A mix of public and licensed data
To train its Apple Foundation Models (AFM), Apple says it used a mix of data from three main sources:
- Licensed content obtained from publishers. According to the New York Times, Apple signed multi-year agreements worth more than $50 million with NBC, Condé Nast and IAC in late 2023 to exploit their archives.
- Carefully curated public datasets, with licenses that allow training AI models. Apple claims to have filtered this data to remove any sensitive information.
- Public information collected by its Applebot crawler on the web.

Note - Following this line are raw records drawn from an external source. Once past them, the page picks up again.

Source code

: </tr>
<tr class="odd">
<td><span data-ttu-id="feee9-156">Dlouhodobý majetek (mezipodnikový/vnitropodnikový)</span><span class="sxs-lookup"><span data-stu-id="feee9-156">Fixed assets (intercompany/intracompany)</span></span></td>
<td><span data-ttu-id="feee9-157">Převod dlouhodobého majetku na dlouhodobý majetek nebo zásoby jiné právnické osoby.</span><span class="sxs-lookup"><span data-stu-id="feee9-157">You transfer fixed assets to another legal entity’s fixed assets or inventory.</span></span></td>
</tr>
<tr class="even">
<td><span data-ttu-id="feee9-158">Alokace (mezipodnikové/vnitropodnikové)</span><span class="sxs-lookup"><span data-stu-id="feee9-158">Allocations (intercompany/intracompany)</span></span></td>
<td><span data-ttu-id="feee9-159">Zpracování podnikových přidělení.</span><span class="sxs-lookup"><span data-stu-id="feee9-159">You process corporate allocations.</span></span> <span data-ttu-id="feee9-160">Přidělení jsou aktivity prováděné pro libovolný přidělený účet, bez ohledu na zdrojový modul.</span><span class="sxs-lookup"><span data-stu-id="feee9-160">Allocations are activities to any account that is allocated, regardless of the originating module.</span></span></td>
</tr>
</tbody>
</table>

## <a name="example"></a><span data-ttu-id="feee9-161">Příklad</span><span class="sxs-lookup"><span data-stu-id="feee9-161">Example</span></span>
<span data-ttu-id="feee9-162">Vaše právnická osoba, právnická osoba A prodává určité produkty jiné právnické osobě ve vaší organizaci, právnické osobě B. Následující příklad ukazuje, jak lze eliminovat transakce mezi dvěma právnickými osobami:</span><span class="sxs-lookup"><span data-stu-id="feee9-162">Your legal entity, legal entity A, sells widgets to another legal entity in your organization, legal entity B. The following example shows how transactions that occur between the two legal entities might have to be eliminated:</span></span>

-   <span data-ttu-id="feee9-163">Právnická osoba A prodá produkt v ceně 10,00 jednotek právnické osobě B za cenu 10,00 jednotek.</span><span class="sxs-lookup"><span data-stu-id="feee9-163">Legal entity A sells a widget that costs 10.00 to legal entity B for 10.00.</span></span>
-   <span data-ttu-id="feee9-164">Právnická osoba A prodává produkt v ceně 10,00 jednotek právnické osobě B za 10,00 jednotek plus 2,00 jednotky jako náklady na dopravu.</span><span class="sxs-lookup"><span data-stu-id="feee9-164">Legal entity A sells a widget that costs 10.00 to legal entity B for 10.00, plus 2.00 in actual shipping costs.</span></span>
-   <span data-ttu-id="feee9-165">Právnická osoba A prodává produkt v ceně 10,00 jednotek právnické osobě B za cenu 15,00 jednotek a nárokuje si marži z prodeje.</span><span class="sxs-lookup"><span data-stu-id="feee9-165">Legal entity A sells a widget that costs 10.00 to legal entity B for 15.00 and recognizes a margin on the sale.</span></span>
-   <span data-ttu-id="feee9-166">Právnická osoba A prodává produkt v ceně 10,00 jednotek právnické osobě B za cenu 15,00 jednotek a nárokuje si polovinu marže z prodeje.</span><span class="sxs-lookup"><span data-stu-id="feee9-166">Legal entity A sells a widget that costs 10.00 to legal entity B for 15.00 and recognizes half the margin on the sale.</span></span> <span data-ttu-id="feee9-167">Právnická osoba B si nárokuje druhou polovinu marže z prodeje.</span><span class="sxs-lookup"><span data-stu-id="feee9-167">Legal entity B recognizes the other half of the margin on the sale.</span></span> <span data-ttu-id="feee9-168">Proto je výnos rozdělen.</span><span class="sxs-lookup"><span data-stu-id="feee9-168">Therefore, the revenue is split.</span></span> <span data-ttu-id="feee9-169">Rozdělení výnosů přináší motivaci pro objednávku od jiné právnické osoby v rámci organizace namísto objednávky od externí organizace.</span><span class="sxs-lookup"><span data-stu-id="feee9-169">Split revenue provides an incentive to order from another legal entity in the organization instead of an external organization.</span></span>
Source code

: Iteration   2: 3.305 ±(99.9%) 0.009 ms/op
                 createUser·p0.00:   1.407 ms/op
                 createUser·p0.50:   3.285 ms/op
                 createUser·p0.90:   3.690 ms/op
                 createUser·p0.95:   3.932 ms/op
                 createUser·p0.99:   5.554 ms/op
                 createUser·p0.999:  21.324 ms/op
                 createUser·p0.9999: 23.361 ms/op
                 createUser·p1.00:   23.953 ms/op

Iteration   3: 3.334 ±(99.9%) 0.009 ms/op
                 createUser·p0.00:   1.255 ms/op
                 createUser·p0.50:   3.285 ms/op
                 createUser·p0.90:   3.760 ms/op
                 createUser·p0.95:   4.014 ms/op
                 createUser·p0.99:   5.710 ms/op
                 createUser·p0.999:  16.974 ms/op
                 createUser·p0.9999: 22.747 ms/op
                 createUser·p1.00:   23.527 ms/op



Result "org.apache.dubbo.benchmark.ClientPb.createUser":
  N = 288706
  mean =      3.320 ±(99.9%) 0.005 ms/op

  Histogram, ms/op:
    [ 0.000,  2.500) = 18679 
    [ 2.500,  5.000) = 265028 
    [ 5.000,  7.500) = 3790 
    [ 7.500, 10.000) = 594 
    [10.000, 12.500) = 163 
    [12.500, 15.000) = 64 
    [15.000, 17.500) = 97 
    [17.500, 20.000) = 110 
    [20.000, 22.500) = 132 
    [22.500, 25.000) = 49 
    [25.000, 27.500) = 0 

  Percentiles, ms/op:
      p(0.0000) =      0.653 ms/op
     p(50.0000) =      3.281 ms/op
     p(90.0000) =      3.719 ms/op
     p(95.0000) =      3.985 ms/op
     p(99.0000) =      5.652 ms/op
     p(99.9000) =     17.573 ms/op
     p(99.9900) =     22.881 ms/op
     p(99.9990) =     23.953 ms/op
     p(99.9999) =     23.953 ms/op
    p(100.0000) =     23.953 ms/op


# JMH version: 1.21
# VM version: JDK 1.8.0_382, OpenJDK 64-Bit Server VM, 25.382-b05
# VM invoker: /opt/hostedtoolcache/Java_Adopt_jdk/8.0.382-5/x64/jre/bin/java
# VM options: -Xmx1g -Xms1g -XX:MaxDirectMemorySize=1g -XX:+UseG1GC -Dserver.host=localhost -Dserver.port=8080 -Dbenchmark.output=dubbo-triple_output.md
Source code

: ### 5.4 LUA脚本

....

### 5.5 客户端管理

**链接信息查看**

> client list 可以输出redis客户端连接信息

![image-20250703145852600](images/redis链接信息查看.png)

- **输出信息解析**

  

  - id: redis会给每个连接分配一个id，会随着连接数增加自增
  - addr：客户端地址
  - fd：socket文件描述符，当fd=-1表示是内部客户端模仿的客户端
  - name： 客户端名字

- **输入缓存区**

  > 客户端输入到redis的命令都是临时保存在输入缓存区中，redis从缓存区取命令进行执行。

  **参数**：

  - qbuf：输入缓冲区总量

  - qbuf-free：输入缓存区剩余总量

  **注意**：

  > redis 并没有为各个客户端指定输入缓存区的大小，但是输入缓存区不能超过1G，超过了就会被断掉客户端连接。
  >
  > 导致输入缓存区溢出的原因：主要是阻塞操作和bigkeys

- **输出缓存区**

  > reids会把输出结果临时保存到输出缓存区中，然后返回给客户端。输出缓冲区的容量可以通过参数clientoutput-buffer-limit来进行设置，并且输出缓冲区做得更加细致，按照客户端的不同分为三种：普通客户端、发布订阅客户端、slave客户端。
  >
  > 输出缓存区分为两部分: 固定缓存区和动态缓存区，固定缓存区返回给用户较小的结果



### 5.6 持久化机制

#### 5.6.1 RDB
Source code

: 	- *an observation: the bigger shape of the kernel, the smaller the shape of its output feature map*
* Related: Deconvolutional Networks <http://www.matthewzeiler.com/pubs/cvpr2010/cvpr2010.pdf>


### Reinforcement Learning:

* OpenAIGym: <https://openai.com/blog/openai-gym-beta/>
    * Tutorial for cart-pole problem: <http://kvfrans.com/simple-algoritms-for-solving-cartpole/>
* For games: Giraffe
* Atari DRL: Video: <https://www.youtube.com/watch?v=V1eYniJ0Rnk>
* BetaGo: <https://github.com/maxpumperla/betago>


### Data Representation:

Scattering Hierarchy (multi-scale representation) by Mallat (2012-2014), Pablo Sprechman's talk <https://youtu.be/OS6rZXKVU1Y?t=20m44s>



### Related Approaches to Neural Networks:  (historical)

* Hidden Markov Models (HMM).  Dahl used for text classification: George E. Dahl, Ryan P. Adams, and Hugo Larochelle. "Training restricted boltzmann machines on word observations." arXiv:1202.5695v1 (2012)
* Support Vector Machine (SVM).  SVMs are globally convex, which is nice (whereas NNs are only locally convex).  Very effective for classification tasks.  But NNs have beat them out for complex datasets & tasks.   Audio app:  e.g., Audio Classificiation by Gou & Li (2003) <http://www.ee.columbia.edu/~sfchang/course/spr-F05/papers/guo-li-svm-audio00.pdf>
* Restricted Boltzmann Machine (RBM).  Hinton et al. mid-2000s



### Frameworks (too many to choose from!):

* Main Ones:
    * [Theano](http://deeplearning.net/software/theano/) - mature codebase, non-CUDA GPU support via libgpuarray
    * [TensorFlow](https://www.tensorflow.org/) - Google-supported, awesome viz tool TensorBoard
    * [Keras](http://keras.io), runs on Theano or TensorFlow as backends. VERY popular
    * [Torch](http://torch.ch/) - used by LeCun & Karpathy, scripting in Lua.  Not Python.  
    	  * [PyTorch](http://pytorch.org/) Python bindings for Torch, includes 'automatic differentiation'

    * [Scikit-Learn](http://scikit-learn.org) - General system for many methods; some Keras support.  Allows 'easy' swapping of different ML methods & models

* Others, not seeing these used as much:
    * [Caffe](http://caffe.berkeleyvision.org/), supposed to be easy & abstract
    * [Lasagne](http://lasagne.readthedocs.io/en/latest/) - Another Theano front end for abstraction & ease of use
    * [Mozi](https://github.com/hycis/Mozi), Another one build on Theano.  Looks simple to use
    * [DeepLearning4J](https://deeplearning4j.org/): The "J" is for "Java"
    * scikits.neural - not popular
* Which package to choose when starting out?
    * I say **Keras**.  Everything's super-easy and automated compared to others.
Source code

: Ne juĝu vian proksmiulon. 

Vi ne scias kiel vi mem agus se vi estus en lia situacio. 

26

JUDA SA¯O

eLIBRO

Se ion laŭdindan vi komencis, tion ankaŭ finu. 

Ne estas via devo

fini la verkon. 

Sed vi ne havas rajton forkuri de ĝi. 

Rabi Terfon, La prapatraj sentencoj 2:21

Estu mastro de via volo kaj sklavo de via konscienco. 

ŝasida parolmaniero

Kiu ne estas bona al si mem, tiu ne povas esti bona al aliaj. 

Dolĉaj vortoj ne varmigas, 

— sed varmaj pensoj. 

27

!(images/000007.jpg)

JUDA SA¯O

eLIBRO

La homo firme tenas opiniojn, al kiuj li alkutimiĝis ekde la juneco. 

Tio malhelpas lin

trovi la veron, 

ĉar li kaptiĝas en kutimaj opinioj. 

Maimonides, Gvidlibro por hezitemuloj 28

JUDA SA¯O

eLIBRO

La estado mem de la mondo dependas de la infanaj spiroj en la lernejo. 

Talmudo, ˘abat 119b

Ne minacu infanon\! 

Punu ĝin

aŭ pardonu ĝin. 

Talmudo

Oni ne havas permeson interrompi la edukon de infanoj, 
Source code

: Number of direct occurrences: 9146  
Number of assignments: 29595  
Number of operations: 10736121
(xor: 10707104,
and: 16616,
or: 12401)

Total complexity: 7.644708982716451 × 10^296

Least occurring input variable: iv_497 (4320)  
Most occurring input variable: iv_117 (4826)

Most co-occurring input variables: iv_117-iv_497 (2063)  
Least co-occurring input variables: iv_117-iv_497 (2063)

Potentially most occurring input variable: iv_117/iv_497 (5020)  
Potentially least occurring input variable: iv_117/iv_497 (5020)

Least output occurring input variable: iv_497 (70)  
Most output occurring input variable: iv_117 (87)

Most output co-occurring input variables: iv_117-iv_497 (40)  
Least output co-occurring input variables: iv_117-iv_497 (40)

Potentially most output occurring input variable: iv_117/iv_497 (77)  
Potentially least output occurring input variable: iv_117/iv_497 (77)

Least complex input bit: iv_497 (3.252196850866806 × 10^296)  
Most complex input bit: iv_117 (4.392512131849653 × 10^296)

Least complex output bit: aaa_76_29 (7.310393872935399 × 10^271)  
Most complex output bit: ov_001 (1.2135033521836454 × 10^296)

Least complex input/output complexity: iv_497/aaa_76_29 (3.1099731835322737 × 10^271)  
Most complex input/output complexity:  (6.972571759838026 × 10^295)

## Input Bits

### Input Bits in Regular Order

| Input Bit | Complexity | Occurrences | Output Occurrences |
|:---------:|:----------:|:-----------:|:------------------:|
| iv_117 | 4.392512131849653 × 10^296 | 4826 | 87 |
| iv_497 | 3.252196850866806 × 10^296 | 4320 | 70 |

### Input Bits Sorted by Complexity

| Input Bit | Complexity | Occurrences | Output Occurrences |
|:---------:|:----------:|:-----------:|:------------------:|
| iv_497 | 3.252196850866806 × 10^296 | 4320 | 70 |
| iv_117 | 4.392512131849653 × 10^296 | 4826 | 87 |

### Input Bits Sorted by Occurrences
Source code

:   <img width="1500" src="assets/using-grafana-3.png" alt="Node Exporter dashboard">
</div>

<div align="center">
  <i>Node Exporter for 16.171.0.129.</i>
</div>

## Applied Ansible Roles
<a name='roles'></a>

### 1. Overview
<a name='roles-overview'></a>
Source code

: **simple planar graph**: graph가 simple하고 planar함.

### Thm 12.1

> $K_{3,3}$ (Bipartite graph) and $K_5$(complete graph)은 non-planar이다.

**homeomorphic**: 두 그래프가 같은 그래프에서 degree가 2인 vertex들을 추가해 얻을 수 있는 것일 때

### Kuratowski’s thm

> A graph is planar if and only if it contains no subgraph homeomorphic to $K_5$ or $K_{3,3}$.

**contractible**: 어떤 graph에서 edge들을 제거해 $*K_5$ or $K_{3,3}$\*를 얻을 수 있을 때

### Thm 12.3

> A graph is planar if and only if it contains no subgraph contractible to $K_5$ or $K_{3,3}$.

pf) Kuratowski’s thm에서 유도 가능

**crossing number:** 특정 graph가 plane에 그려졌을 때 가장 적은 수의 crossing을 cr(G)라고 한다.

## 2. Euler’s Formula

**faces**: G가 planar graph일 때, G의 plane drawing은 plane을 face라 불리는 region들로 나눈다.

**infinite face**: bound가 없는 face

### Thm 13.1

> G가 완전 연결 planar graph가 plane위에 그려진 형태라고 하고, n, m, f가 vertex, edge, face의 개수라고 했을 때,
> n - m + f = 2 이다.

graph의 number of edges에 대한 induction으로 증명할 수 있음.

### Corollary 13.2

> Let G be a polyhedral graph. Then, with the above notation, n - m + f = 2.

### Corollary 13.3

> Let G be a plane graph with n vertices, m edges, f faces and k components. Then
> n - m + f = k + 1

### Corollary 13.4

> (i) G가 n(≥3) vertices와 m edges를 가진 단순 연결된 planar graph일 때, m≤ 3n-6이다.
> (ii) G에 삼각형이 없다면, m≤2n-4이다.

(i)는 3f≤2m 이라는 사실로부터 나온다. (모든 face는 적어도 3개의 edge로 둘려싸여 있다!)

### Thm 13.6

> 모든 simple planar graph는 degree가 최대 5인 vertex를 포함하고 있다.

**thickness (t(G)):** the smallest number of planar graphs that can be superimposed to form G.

Apple stresses that no private user data was included in this mix. The firm was singled out in July for using a dataset called “The Pile,” containing YouTube subtitles without the creators’ consent. It said at the time that it had no plans to use these specific models for its future AI features.
Open-source code and maths on the program
The AFM models were also trained on open-source code hosted on GitHub (Swift, Python, C…). A controversial subject, many repositories do not allow such use in their terms of use. Apple assures to have filtered to keep only those with the least restrictions, such as those under MIT, ISC or Apache licenses.
To strengthen the math capabilities of its AIs, Apple specifically included problems and answers from web pages, forums, blogs, tutorials and seminars on the subject. “High-quality” public datasets were also used for fine-tuning, in order to smooth out unwanted behaviors.
In total, the AFM model training dataset weighs about 6.3 billion tokens, compared to 15 billion for Meta’s flagship model, Llama 3.1 405B. Apple says it also used human feedback and synthetic data to better align with user needs and adhere to its responsible AI principles at every step.
Gray areas persist despite the transparency displayed
While the document is meant to be transparent, it is sparing on details, presumably to avoid any legal issues. Apple does allow websites to block their data from being indexed by its crawler, but that doesn’t help individual creators protect their works if they are hosted on third-party sites that refuse to do so.
The upcoming legal battles will have to decide on the practices of training generative AI, with some companies invoking “fair use” to justify the use of public data. In the meantime, Apple is trying to position itself as an ethical player, by forming financial partnerships with news agencies and other media.
Not sure that’s enough to allay all concerns about privacy and intellectual property. But the firm intends to capitalize on its image as a privacy champion. With iOS 18.1 and macOS 15.1, users will be able to access a detailed report on how their requests were processed by Apple Intelligence, including whether they were processed on the device or in Apple’s secure cloud.